- [Goal of the exercise] From the records below, determine the number of lines containing "hand". Output that number alone.
--- Exercise data ---
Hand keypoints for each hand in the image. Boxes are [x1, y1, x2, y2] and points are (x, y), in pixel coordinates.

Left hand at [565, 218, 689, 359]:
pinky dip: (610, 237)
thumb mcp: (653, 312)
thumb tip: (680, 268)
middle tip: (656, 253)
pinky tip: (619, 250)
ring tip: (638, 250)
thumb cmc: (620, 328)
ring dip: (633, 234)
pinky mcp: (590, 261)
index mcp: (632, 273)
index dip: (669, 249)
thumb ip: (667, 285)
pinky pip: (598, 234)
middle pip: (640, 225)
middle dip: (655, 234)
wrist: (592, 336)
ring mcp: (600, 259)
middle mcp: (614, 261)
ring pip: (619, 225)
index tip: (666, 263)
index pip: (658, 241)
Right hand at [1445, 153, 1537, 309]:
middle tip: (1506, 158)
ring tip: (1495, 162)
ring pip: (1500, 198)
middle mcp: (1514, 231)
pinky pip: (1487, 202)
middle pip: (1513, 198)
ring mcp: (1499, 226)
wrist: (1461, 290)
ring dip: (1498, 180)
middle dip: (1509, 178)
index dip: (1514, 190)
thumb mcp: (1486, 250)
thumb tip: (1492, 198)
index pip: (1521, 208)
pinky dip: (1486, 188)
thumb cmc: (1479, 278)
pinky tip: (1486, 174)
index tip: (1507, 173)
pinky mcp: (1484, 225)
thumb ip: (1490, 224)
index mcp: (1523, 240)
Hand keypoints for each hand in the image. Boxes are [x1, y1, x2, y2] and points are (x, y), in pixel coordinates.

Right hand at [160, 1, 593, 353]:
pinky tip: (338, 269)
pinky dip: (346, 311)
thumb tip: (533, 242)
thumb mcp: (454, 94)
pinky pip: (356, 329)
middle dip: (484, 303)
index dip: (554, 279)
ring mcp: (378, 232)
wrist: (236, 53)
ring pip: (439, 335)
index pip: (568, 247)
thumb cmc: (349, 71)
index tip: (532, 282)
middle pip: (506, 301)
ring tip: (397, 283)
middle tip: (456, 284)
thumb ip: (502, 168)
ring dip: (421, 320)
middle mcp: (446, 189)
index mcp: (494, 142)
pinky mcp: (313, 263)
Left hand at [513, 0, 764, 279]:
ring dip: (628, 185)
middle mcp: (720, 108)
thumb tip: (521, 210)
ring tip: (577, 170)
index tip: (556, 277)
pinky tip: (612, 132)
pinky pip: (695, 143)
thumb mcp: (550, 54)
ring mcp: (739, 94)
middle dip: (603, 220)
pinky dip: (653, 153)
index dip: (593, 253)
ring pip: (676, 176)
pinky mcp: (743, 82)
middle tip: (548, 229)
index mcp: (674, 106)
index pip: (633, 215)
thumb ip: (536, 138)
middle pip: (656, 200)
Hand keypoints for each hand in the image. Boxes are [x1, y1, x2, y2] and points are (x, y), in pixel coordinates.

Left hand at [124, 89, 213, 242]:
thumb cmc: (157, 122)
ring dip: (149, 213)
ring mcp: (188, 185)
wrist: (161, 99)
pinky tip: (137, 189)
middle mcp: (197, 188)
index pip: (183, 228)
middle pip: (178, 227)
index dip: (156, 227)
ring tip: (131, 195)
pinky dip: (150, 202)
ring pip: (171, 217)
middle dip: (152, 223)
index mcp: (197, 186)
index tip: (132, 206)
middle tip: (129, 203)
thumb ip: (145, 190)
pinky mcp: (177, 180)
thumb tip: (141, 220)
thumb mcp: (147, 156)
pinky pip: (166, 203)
---
- [Solution] 8